Joost deelt vier bijzondere verhalen…

Joost deelt vier bijzondere verhalen…

… over vier onopvallende planten, die we tijdens ZOMERZIN ’23 op #andereschoenen mochten leren kennen en waarderen en niet gauw meer zullen vergeten!

Planten en hun naam zeggen veel over taal en over oude taal. Lees en ontdek de betekenis achter BRANDNETEL, MOERASSPIREA, HEKSENKRUID en SMALLE WEEGBREE.


Brandnetel (Urtica dioica)

De brandnetel, welk een interessante plant: algemeen voorkomend, door iedereen gekend en door niemand geliefd, omdat de plant brandt in de hand wanneer je ze vastpakt. Brandnetel, Grote brandnetel om volledig te zijn, Urtica dioica: van het Latijn urere (wat branden is) en van tweehuizig (di en oikos). Netel, het tweede deel van de Nederlandse naam, gaat terug naar het Oudduitse woord “nezzila” wat branden of jeuken betekent; en “nezzi” is dan ook Oudduits voor getwijnd garen. Want reeds lang gebruikt men de vezels van de netel om te weven: neteldoek. Nestorius (Patriarch van Constantinopel, 4e eeuw) vermeldt neteldoek als stof voor prachtige kerkgewaden. Neteldoek is ‘recent’ of langzamerhand wel verdrongen door katoen en kunstvezel. Vezels van netel ook om touw te twijnen.

Twijnen als basishandeling om touw van natuurlijke vezels te bekomen: niet alleen netel, ook bv braam. Het is deel van bushcraftkampen voor de jongeren geworden. Het is een manier om dichter bij de natuur te komen, om te ontdekken en te ervaren.

Brandnetel is ook succesvol als geneeskrachtige plant of als kruid om met andere planten verwerkt te worden in gerechten. Opmerkelijk is dat de plant geprezen wordt als antihistamine. De plant vermindert de productie van het stofje histamine. Dit is een natuurlijk eiwit dat je lichaam overmatig produceert als je allergisch bent voor pollen. Als jouw histaminespiegel te hoog wordt, krijg je klachten als niezen, jeuk, waterige ogen of een loopneus. Brandnetelthee, brandnetellimonade, brandnetelmocktails, wie weet helpt het om allergieën te weerstaan.

En tot slot, in een spreekwoordenboek van 1727 lees ik:

De netel geeft den slaap aan kranken, weert het braaken.

Haar zaad met honig kan gezond van darmen maken.

’t Geneest ook ouden hoest, wanneer men ’t dikwijls drinkt.

Zij maakt dat longenkou verdwijnt, buikzwelling slinkt.

TE MAKEN OPDRACHTEN:
1. Welk Oudduits woord voor getwijnd garen noemt de tekst over de brandnetel?
2. Noem alle planten waarvan de tekst over de brandnetel aankondigt dat je de betekenis erachter kunt lezen en ontdekken.
3. Geef bij elke bewering aan of ze klopt met de tekst over de brandnetel, en citeer de woorden die de doorslag geven.
(a) Nestorius was in de 4e eeuw patriarch van Constantinopel.
(b) Neteldoek is verdrongen door wol.
(c) Het genoemde spreekwoordenboek dateert uit 1727.
De vermeldingen hierna staan los van de tekst over de brandnetel.

AANGELEVERD MATERIAAL:
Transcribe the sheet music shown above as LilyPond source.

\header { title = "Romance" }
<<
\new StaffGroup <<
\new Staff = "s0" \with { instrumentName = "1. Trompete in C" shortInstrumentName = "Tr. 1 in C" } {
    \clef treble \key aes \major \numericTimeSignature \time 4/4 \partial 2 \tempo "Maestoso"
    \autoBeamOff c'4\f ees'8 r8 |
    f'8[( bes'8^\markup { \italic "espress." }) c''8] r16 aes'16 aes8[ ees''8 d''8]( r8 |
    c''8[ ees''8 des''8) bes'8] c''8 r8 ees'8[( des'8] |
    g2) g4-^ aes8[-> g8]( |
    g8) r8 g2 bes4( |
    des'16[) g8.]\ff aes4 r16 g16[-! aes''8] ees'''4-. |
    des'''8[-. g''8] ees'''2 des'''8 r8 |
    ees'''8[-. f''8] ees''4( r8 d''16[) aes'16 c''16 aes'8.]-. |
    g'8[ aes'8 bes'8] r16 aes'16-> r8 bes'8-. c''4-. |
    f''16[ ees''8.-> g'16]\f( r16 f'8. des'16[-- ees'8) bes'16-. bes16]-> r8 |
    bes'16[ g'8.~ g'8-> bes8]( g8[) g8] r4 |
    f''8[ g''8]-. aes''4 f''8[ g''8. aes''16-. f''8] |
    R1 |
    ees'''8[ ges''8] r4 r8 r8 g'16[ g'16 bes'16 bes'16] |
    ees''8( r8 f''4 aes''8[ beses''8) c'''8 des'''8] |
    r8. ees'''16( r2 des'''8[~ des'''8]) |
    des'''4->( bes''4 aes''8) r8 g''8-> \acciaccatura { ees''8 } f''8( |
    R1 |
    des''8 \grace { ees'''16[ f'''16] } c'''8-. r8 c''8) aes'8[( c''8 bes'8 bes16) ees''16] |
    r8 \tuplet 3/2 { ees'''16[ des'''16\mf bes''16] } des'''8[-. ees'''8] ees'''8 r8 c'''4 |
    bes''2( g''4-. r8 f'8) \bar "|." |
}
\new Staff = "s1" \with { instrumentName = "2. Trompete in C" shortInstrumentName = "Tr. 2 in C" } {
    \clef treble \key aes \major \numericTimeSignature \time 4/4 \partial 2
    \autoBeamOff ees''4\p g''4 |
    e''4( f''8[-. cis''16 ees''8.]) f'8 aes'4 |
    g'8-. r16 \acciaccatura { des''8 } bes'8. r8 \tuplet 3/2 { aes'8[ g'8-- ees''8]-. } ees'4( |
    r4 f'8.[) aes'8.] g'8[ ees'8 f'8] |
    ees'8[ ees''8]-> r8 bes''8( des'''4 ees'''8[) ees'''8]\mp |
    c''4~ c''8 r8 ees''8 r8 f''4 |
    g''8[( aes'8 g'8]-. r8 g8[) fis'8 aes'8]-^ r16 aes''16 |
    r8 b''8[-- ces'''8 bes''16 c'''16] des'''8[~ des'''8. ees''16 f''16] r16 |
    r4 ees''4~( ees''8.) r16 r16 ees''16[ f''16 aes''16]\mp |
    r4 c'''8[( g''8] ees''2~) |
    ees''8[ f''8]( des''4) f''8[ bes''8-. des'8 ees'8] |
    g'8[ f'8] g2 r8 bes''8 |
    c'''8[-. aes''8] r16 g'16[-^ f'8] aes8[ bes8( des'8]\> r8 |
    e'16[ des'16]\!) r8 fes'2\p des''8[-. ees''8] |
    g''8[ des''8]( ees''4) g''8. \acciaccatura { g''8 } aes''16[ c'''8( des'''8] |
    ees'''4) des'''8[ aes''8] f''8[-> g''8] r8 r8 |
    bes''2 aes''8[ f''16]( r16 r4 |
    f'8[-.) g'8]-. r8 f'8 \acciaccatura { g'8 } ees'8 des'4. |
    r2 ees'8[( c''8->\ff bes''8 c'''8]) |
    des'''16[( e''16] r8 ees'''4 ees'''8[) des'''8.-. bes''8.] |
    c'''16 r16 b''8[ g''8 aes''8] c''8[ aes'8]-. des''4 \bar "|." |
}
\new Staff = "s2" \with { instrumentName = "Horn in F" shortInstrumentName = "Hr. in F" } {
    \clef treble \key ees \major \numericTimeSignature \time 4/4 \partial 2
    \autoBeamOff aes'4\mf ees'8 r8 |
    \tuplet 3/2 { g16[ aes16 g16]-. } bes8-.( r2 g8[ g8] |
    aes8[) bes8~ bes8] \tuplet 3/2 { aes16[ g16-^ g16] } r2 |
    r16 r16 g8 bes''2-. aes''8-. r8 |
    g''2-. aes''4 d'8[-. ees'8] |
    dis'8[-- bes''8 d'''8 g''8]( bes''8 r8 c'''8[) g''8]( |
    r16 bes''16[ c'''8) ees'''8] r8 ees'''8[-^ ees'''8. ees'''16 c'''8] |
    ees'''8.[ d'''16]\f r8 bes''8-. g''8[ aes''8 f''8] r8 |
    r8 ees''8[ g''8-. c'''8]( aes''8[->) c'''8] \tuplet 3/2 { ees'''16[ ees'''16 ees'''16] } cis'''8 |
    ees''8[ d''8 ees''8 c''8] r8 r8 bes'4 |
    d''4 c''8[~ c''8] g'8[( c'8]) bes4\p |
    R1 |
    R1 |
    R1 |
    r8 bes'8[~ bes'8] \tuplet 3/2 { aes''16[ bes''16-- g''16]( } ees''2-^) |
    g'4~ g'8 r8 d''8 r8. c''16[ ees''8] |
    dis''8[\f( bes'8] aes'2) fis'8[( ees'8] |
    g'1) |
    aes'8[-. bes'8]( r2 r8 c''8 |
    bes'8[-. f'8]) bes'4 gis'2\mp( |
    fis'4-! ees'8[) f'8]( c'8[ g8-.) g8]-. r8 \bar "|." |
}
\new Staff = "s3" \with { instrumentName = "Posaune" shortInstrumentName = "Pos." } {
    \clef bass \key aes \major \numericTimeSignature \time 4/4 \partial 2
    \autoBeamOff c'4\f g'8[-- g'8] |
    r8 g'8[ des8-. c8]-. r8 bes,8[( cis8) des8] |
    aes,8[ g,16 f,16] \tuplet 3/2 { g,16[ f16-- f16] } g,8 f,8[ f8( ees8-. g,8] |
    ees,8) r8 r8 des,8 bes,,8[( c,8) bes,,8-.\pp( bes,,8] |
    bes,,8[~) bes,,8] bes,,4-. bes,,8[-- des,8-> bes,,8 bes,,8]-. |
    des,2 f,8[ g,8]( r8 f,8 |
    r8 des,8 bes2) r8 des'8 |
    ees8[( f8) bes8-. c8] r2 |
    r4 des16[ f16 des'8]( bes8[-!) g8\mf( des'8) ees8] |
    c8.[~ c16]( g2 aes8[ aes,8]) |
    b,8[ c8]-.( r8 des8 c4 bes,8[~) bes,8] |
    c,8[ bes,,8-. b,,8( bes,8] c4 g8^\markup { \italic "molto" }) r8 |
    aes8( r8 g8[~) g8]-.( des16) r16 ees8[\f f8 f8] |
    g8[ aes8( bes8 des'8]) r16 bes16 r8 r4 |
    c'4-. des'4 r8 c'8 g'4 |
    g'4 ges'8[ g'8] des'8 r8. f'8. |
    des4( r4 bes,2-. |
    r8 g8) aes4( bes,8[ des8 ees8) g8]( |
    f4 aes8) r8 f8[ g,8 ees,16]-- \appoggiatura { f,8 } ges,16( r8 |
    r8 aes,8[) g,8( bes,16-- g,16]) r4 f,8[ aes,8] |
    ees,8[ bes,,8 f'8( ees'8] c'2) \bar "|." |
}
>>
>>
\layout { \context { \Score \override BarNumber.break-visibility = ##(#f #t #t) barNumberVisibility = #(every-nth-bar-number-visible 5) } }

UITGEWERKTE ANTWOORDEN:
1. "nezzi"

2. Brandnetel, moerasspirea, heksenkruid en smalle weegbree.

3.
(a) Ja: "Nestorius (Patriarch van Constantinopel, 4e eeuw)"
(b) Nee: "verdrongen door katoen en kunstvezel"
(c) Ja: "in een spreekwoordenboek van 1727"